Address correspondence and reprint requests to Dr. Janine Mendola, MGH NMR Center, 149 13th Street (2301), Charlestown, MA 02129.

OBJECTIVE: To determine whether right anterior temporal lobectomy (RTL) results in perceptual deficits, and whether the perception of particular stimulus features (i.e., shape, motion, color) is affected differentially.

BACKGROUND: RTL results in abnormal visual discrimination, recognition, and recall of pictorial material that cannot be easily specified verbally, such as designs and faces. It is unclear whether stimuli must be conceptually meaningful to elicit perceptual deficits.

METHODS: Tests were constructed to assess a wide spectrum of basic visual discrimination abilities with simple, meaningless stimuli. The performance of nine patients who underwent left temporal lobectomy (LTL) and nine patients who underwent RTL were compared with that of normal control individuals. The mean excision size along lateral cortex was 3.7 cm for the LTL group and 5.6 cm for the RTL group; mean mesial excision size was 5.2 cm for LTL and 4.6 cm for RTL.

RESULTS: Basic visual discrimination capacities were demonstrated to be essentially intact after LTL and RTL, except for a mild loss of blue color discrimination after RTL.
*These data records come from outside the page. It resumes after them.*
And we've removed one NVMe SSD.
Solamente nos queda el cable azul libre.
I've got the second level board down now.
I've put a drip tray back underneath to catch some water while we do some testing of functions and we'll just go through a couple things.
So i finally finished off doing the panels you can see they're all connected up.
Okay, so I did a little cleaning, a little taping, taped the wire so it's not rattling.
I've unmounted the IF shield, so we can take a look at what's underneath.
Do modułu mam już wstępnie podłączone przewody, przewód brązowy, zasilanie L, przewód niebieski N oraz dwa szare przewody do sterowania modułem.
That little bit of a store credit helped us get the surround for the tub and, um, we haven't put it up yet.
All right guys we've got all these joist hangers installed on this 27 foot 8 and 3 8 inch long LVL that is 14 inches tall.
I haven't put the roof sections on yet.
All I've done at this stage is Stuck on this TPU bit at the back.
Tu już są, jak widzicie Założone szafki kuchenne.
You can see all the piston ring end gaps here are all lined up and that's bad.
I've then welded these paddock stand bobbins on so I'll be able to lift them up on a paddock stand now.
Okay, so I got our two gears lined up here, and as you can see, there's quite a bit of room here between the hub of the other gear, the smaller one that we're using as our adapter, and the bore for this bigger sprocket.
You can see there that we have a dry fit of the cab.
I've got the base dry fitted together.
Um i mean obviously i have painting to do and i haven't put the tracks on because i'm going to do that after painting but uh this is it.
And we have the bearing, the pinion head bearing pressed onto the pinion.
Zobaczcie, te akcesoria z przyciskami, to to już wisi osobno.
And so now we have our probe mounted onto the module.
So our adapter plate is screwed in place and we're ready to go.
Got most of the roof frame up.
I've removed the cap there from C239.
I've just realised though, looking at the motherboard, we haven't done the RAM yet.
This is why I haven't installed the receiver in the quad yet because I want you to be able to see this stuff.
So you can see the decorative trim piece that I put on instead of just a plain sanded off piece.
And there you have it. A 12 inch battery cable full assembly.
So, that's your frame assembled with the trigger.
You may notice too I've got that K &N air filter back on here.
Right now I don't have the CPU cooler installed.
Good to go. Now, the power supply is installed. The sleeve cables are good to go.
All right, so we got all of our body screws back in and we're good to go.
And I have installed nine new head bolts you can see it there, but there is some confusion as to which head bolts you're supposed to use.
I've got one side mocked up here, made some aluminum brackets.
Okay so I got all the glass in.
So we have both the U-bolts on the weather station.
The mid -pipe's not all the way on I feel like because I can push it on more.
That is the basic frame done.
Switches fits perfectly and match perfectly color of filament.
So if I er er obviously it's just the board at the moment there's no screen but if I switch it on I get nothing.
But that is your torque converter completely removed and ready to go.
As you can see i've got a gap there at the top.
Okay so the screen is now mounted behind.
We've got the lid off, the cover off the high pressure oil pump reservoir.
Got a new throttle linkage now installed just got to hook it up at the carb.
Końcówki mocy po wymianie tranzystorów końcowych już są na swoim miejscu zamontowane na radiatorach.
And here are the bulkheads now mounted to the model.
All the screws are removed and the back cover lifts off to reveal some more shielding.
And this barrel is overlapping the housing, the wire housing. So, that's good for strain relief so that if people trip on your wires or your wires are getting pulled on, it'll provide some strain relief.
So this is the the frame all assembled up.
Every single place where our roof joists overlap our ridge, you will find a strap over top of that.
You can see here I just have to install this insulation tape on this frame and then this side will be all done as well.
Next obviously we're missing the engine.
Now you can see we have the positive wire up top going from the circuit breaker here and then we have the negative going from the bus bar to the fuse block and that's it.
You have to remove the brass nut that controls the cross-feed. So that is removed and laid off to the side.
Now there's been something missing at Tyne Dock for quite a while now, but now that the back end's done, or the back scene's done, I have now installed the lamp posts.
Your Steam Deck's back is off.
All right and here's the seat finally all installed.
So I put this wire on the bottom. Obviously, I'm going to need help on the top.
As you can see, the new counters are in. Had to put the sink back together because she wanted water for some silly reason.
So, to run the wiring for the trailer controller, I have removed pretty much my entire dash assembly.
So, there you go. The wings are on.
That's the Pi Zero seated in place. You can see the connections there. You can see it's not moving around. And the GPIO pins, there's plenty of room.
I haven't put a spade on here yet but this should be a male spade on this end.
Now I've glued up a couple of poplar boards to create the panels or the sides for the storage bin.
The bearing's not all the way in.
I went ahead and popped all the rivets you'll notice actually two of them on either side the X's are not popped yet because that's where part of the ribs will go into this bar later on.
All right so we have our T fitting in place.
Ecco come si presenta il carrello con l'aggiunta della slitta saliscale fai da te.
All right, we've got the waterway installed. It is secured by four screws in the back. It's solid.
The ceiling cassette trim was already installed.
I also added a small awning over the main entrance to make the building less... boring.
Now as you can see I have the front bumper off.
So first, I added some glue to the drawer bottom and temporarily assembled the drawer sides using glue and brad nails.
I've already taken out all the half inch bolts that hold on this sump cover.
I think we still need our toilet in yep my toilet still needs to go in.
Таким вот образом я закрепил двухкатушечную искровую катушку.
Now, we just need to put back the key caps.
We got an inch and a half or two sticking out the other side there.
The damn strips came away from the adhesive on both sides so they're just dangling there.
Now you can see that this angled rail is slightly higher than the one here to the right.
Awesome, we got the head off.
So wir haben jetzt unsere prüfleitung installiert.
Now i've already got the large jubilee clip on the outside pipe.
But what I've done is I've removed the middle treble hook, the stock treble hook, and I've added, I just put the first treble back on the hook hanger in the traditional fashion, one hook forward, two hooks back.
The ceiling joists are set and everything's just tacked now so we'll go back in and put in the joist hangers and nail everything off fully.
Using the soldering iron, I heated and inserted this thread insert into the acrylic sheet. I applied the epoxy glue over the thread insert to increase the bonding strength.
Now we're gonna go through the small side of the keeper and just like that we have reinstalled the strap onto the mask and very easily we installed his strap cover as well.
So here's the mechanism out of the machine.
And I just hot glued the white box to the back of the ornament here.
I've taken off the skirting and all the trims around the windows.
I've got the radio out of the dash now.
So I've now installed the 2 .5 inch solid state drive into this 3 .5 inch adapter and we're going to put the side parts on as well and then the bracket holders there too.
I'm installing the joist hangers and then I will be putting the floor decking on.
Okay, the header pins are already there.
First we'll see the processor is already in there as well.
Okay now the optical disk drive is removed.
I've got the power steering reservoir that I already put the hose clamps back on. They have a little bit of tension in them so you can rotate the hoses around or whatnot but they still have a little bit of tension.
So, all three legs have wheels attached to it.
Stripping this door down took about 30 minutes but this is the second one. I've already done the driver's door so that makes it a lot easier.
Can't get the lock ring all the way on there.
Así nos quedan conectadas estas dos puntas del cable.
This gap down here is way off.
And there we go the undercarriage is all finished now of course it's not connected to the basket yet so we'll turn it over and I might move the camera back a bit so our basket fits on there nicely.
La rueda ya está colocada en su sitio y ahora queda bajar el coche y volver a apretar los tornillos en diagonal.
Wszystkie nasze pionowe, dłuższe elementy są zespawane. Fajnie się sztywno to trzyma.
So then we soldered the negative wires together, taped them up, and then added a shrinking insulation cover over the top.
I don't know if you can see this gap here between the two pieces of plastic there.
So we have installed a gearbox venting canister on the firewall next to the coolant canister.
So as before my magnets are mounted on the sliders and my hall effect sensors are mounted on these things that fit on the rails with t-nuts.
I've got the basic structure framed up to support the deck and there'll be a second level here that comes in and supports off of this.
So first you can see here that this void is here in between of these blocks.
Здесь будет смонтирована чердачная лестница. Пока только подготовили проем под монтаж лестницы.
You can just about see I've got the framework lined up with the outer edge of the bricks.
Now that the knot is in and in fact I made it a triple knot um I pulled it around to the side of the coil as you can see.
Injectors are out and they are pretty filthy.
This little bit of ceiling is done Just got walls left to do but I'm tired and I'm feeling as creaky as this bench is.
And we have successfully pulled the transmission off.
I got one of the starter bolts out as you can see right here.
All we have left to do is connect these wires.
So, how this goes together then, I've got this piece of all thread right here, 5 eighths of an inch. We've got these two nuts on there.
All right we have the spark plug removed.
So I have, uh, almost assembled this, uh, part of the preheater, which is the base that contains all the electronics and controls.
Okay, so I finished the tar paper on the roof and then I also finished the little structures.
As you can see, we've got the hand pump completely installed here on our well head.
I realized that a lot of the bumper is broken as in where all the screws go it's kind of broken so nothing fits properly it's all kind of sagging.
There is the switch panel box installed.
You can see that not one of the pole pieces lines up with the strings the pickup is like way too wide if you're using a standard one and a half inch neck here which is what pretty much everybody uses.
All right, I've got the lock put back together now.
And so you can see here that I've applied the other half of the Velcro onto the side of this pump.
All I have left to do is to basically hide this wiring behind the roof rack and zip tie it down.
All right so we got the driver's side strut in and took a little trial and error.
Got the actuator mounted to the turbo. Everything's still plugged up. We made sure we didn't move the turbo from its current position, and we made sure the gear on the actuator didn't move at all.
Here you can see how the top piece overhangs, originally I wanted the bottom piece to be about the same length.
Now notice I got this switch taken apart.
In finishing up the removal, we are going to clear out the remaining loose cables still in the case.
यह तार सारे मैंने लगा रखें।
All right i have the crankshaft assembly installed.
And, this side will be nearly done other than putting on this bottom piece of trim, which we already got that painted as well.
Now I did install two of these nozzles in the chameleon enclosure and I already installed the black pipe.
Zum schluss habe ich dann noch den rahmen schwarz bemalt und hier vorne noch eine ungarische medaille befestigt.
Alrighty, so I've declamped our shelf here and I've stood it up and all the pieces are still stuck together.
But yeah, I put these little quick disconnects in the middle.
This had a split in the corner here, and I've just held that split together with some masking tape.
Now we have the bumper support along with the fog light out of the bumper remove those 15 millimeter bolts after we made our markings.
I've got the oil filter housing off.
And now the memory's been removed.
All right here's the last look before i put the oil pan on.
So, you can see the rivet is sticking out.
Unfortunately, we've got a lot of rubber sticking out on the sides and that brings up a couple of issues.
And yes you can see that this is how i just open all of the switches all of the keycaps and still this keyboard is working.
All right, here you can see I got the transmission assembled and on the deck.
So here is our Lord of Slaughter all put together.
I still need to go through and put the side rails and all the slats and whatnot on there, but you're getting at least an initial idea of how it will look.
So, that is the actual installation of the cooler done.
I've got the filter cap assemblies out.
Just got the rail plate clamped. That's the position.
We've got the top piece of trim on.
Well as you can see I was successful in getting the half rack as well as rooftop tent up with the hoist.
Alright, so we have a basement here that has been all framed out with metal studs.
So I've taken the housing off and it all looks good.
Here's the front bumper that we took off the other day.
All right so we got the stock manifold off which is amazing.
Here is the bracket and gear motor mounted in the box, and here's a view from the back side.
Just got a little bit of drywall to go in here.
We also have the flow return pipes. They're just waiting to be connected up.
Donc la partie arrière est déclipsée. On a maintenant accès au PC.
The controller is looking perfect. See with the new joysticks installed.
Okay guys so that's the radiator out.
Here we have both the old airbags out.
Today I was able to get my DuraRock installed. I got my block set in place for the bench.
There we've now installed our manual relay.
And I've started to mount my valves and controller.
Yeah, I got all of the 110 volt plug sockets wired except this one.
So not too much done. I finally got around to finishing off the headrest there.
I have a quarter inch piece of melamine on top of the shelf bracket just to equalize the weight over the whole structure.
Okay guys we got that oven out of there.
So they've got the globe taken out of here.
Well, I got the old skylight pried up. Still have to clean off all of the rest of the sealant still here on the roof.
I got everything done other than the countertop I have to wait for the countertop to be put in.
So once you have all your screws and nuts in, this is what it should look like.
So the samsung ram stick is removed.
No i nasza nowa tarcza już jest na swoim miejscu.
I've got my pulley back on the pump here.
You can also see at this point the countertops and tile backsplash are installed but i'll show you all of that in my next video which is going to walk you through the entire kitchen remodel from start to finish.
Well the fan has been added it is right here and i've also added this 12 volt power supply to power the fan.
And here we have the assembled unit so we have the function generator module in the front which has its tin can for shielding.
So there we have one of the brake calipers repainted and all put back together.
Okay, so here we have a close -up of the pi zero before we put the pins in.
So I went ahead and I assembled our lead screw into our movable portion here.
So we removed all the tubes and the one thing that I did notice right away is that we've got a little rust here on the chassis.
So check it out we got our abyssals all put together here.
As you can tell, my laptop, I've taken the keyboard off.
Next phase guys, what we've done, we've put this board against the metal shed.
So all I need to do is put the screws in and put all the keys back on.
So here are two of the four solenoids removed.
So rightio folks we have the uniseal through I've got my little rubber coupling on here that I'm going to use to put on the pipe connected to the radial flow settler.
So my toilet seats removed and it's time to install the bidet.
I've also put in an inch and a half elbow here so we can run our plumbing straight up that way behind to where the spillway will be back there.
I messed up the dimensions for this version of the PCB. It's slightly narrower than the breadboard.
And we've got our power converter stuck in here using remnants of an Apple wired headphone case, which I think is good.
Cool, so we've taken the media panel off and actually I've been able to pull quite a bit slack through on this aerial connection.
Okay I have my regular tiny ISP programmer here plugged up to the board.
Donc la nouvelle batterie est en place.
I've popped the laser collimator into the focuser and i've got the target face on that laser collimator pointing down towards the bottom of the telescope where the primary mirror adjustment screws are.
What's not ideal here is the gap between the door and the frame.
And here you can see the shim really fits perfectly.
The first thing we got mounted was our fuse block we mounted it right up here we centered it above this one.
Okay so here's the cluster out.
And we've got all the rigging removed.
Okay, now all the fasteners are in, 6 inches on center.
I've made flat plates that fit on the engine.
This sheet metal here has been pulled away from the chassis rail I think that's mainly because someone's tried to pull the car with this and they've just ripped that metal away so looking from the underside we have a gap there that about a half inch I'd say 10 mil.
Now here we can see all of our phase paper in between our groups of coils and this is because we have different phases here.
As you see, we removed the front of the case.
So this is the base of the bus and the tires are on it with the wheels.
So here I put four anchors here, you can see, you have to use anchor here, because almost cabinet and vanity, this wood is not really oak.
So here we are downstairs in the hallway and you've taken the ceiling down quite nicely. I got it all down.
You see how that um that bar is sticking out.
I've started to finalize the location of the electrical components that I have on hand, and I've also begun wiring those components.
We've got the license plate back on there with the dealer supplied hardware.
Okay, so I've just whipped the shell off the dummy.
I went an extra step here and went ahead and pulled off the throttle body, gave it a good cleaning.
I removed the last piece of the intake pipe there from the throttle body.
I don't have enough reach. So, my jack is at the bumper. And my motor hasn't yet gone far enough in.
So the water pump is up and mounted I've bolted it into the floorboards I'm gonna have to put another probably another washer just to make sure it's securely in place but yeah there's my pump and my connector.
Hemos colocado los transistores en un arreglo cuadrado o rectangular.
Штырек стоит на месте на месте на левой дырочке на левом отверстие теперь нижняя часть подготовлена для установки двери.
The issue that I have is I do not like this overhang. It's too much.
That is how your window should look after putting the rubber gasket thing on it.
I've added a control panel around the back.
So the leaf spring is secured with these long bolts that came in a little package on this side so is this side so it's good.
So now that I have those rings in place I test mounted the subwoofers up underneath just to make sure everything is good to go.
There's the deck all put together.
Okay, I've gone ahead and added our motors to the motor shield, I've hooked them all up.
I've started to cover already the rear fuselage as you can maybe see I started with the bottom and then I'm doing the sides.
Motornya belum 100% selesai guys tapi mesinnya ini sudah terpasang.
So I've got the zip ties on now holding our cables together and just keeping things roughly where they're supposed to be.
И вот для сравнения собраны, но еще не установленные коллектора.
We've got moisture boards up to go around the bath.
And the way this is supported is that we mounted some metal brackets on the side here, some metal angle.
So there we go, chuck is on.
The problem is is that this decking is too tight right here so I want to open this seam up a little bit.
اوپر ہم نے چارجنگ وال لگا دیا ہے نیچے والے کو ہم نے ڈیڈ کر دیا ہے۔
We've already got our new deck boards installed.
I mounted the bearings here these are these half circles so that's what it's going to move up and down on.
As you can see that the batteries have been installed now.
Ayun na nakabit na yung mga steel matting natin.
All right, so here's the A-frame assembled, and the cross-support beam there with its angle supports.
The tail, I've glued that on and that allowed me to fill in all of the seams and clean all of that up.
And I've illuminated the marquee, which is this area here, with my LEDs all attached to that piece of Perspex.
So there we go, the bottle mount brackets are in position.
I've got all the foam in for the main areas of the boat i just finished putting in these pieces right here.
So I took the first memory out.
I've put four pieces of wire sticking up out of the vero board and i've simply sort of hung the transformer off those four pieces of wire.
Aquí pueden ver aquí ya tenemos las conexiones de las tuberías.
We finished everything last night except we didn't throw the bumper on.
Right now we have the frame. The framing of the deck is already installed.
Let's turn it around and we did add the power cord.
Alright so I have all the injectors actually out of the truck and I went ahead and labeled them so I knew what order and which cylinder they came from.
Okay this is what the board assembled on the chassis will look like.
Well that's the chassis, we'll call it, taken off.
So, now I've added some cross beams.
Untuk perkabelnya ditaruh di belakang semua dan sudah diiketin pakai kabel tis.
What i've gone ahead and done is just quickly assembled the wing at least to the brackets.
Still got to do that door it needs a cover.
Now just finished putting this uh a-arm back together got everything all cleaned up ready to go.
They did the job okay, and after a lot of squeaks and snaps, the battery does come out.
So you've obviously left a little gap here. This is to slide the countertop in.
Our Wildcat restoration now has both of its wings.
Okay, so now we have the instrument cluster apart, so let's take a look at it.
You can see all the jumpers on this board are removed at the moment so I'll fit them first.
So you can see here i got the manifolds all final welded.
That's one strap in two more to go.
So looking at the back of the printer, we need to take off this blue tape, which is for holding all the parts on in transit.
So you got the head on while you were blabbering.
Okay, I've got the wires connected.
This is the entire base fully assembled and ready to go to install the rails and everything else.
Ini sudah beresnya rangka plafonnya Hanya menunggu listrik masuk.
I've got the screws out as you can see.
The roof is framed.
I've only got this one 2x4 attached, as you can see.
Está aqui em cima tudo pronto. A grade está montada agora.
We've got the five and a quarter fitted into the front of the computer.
CONCLUSIONS: There is little evidence that RTL produces perceptual impairments limited to the domain of pattern perception, or generalizable to nonmeaningful stimuli. The perceptual loss after RTL may be largely restricted to extraction of meaning, and related to the disruption of the circuits that connect the outcome of visual analysis to previously stored semantic information.